● Quoted passage
+--
It’s that time of the year again, the time that strikes fear into the wallets of all of those who have a deep appreciation of film. Yes, Barnes and Noble is once again hosting a sale on all Criterion Collection titles, marking DVDs, blu-rays, and box sets alike down a tantalizing 50%. Now even though this seems like a great deal on the typically pricy Criterion selections, you can actually find a good deal on most of these titles at the 50% off MSRP price year round on websites like Amazon. However, there are a few titles that are more expensive on Amazon, thus making the B&N sale the best opportunity to add them to your collection. I’ve scoured both sites and painstakingly picked out five blu-rays that you will save on and are very much worth picking up.
I’d like to mention that this list is in no particular order.
1. Robinson Crusoe on Mars
This is such a fun little film. Two astronauts orbiting Mars are forced to escape and find shelter on the planet below due to a malfunction in their spacecraft. However, only one of them survive the landing, along with a very intelligent monkey named Mona. The survivor, Commander Kit Draper, is forced to survive on the harsh planet by whatever means necessary, including finding away to breathe after his dwindling air supply begins to rapidly deplete. Mars in this film is wholly unrealistic to the reality of our red neighbor, but that doesn’t take away from the pure joy that can come from this film if you are a sci-fi fan. Along with a touching relationship forming between Mona and Draper, you also have aliens, slaves, spooky visions of Draper’s dead comrade (played by Adam West), and some truly tense scenes of survival.
+--
● Given instruction
Reproduce the passage of the Criterion sale article word for word, starting with "1. Robinson Crusoe" and going on through "scenes of survival.".

● Collected material
+--
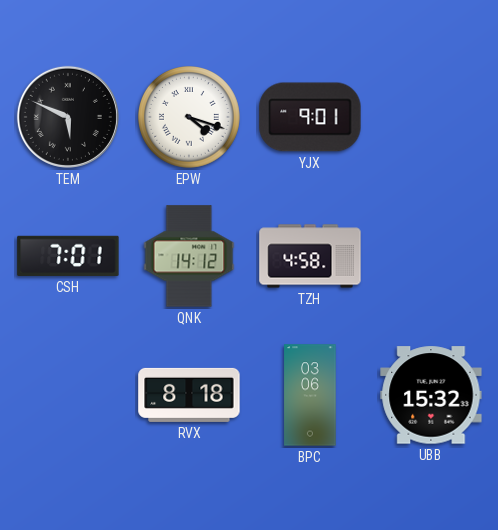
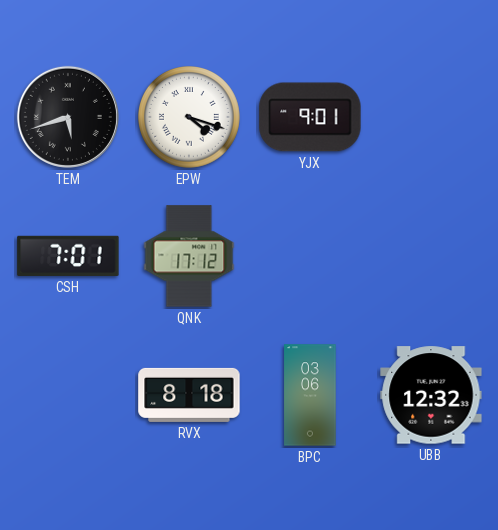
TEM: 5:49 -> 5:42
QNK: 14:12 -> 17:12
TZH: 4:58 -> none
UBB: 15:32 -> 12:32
+--
● Completed task
1. Robinson Crusoe on Mars
This is such a fun little film. Two astronauts orbiting Mars are forced to escape and find shelter on the planet below due to a malfunction in their spacecraft. However, only one of them survive the landing, along with a very intelligent monkey named Mona. The survivor, Commander Kit Draper, is forced to survive on the harsh planet by whatever means necessary, including finding away to breathe after his dwindling air supply begins to rapidly deplete. Mars in this film is wholly unrealistic to the reality of our red neighbor, but that doesn’t take away from the pure joy that can come from this film if you are a sci-fi fan. Along with a touching relationship forming between Mona and Draper, you also have aliens, slaves, spooky visions of Draper’s dead comrade (played by Adam West), and some truly tense scenes of survival.